Tarea asignada: ¿Coinciden estas afirmaciones con el texto sobre las comidas que no calman el hambre? Responda sí o no a cada una y cite literalmente las palabras del texto que lo deciden. 1. El sushi se digiere lentamente. 2. La pizza altera los niveles de azúcar en la sangre. 3. Las hamburguesas contienen grasas trans.

Texto de estudio:
☆ ☆ ☆

Estas son las comidas que engañan al estómago y no calman el hambre
Todos disfrutamos de la comida, pero seguramente alguna vez experimentaste que ciertos platos, en vez de llenarnos, nos dejan con más hambre. Un estudio reciente reveló que algunos alimentos, en lugar de satisfacer nuestro apetito, lo incrementan debido a sus componentes específicos.
La clave radica en la composición de estos alimentos
Muchos son ricos en carbohidratos, azúcar y sabores artificiales, y carecen de proteínas y fibra. Estos componentes pueden simular una sensación de saciedad a corto plazo, pero en realidad, desestabilizan nuestros niveles de azúcar en sangre y nos dejan con más hambre.
Hamburguesas:
Un clásico de la comida rápida que contiene grasas trans, inflama el estómago y puede impedir que el cerebro produzca los transmisores que controlan el hambre, dejándonos insatisfechos.
Pizza:
La combinación de harina refinada, aceites y queso desestabiliza los niveles de azúcar en la sangre. Después de comer una porción, es común sentir la necesidad de consumir más debido a esta alteración en el metabolismo.
Sushi:
Aunque parece saludable, el sushi, con su arroz blanco, se digiere rápidamente, lo que provoca que la sensación de saciedad desaparezca pronto. El pescado no compensa la gran proporción de arroz, haciendo que el hambre vuelva en poco tiempo.
Papas fritas:
Al igual que otros alimentos salados, pueden desencadenar el fenómeno de saciedad sensorial específica, donde el consumo de algo salado induce el deseo de comer algo dulce. Además, causan fluctuaciones en los niveles de azúcar similares a las de la pizza.

☆ ☆ ☆

Registros:
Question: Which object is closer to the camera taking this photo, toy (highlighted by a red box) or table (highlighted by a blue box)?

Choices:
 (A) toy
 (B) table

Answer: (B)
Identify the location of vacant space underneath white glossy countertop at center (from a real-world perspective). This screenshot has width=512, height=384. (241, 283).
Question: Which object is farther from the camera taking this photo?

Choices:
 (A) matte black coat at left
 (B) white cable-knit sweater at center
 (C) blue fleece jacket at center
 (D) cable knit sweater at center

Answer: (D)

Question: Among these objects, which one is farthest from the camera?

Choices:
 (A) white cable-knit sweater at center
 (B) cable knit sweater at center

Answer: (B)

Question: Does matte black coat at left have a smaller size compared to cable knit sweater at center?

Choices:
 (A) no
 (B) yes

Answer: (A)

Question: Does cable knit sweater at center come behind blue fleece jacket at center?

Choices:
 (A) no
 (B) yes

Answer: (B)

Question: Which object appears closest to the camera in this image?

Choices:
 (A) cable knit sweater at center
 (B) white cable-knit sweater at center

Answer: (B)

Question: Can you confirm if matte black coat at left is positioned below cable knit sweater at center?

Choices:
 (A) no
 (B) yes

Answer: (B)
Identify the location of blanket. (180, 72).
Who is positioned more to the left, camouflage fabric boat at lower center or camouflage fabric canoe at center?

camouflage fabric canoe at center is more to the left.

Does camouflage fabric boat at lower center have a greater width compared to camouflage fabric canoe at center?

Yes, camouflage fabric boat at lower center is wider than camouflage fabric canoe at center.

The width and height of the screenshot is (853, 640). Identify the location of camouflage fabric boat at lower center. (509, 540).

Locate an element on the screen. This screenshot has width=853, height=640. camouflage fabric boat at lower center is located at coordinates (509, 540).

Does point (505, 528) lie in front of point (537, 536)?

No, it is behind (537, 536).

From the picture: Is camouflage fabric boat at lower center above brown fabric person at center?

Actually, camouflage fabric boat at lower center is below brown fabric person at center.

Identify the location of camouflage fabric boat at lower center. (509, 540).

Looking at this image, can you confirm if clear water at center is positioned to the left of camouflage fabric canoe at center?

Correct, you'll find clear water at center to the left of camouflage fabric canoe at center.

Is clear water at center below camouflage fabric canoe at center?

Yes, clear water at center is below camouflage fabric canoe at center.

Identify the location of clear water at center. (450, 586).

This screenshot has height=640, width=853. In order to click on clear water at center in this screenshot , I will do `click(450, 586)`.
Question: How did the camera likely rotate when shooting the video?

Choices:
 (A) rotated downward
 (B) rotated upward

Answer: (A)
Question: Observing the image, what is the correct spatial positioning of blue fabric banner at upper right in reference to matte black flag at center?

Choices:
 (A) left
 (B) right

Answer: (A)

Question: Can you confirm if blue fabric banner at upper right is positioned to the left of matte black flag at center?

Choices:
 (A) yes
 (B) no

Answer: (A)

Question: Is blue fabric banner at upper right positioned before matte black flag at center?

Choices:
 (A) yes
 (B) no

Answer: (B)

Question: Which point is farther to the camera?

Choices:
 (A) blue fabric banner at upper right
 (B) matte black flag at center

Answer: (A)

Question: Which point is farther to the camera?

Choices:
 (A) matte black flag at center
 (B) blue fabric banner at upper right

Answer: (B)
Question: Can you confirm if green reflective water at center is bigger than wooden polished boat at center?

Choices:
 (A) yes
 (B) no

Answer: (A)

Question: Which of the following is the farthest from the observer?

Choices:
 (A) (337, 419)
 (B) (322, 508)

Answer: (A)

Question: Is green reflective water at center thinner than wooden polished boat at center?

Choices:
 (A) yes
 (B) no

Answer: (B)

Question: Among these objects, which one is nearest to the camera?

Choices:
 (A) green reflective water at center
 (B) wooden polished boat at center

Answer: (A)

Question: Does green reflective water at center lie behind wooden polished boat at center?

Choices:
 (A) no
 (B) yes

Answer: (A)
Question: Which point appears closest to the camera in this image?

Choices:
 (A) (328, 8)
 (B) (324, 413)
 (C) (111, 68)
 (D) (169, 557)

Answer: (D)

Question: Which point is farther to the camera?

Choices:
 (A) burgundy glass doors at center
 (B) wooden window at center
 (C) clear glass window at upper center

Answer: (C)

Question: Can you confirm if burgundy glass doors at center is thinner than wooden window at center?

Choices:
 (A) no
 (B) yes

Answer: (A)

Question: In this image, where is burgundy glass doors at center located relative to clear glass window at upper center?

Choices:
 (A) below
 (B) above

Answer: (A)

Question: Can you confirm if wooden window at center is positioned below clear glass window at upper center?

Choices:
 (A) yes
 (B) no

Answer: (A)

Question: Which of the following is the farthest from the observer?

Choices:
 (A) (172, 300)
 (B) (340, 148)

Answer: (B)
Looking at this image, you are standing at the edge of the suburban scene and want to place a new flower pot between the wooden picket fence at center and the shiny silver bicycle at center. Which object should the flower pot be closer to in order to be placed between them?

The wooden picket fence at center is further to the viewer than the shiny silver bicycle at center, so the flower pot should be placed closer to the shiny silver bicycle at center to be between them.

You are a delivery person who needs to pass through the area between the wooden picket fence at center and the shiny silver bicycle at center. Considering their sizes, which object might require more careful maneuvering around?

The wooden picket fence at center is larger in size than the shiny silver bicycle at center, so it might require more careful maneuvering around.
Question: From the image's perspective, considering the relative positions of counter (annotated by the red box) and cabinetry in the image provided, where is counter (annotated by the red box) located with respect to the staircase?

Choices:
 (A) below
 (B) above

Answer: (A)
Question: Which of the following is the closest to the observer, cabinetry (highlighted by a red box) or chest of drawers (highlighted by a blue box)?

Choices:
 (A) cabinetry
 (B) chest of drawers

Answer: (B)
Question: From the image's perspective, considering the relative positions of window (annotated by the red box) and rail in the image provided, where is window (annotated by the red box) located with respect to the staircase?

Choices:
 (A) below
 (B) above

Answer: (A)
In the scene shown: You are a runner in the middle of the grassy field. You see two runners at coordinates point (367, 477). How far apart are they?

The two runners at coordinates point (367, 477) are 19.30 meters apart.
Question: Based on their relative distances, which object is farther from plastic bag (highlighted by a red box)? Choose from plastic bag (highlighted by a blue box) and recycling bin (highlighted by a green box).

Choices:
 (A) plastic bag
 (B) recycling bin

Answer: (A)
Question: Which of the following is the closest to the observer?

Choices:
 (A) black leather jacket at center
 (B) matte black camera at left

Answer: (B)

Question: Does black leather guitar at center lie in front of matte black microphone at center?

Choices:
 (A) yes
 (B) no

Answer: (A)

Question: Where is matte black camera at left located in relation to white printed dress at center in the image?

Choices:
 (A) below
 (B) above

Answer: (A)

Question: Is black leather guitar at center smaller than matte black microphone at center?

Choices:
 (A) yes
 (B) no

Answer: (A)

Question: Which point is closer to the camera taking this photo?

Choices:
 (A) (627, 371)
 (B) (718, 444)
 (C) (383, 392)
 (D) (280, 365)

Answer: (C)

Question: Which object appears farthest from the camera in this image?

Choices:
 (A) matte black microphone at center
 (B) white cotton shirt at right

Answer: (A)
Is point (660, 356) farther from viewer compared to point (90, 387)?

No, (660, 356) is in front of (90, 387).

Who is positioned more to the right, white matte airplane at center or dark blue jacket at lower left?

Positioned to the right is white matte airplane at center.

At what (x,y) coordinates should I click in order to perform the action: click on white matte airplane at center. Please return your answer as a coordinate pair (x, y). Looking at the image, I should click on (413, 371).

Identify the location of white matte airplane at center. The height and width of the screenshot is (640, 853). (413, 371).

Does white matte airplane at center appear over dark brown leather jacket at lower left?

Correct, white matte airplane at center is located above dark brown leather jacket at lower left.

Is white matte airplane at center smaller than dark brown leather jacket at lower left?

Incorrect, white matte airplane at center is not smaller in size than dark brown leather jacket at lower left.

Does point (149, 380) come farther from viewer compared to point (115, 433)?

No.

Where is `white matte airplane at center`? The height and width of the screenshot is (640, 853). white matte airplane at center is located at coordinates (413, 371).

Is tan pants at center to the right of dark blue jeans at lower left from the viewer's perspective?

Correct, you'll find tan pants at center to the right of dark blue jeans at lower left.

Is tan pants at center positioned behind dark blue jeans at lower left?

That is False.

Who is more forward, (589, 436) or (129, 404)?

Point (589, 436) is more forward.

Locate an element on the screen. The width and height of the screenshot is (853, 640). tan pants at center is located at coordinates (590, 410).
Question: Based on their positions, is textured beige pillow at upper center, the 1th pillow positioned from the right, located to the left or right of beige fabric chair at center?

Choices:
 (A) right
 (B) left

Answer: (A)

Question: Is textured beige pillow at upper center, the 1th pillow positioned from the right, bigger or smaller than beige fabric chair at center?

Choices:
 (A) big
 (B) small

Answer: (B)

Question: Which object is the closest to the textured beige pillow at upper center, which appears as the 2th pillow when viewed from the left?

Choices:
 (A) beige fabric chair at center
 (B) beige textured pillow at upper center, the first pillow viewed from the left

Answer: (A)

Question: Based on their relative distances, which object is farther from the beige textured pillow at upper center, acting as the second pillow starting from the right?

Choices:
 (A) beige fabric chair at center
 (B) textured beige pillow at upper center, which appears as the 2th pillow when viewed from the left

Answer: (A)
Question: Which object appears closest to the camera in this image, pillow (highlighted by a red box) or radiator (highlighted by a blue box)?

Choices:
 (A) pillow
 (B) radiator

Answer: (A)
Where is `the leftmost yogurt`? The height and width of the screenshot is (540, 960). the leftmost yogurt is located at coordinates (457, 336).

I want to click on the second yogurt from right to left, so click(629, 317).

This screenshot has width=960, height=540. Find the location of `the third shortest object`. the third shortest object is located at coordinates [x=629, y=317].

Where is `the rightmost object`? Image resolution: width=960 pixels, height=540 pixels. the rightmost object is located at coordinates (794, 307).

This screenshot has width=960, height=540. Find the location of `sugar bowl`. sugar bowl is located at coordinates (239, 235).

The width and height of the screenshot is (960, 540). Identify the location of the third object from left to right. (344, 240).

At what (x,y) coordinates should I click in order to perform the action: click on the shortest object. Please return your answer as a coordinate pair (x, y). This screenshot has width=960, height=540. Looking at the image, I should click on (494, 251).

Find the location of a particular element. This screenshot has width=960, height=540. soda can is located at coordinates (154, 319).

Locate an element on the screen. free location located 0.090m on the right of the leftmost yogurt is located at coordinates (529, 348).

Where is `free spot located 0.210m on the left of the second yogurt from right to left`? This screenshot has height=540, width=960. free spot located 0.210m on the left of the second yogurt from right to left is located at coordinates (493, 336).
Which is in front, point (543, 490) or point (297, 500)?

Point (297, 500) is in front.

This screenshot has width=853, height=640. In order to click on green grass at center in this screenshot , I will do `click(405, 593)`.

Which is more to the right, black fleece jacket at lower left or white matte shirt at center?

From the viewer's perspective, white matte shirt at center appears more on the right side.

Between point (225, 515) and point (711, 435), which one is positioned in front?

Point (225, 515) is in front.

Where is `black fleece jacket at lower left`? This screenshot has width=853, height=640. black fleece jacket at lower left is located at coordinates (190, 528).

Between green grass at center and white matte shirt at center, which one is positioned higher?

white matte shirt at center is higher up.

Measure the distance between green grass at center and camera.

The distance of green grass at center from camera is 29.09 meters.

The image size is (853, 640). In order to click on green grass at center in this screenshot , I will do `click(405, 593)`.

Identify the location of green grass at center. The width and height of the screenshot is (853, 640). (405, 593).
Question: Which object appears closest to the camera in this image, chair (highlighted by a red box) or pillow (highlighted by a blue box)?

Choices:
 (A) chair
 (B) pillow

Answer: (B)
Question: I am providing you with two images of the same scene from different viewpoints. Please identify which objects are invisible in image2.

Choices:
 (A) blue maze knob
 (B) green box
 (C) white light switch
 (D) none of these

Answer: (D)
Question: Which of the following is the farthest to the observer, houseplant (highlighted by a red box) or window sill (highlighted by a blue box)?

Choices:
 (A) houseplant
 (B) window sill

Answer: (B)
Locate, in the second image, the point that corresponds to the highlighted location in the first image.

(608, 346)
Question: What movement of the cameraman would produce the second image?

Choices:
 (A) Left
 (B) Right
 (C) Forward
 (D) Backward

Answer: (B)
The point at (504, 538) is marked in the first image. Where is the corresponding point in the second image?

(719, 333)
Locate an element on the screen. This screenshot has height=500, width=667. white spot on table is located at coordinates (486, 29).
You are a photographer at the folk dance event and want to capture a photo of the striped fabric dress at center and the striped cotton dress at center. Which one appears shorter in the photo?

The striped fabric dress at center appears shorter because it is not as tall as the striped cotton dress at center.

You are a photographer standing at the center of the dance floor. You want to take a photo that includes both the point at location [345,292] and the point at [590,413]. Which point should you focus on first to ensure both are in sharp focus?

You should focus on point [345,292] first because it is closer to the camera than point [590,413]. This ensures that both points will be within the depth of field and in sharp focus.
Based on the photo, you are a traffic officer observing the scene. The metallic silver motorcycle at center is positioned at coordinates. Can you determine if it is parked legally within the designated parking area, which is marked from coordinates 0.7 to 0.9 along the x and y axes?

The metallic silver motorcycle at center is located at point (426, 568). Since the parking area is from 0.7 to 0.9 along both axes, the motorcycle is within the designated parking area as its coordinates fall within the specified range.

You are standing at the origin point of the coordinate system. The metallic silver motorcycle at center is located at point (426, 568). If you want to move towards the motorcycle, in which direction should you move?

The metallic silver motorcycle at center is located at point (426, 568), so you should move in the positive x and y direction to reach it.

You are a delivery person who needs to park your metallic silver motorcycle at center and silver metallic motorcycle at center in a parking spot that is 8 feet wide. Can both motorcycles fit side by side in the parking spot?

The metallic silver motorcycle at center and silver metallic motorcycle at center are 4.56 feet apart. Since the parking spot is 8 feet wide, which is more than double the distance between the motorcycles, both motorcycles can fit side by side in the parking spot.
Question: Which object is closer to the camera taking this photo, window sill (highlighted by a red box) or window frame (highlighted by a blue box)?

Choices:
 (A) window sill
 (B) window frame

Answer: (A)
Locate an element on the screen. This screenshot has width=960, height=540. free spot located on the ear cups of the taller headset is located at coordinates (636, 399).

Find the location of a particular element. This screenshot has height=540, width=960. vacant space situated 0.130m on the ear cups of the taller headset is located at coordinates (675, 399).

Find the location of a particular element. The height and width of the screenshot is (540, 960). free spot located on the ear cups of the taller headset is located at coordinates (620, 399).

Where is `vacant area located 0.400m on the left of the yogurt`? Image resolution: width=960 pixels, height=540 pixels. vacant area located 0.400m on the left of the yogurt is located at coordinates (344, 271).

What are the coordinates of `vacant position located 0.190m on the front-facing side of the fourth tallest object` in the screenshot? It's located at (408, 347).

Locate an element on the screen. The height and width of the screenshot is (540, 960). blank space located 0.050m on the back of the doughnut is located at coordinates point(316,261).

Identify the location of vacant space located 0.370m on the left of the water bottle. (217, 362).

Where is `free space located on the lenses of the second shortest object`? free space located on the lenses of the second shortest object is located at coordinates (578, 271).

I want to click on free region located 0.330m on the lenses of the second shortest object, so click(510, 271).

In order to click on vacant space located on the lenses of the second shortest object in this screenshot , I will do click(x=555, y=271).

☆ ☆ ☆

Respuesta:
1. No: «se digiere rápidamente».
2. Sí: «La combinación de harina refinada, aceites y queso desestabiliza los niveles de azúcar en la sangre».
3. Sí: «contiene grasas trans».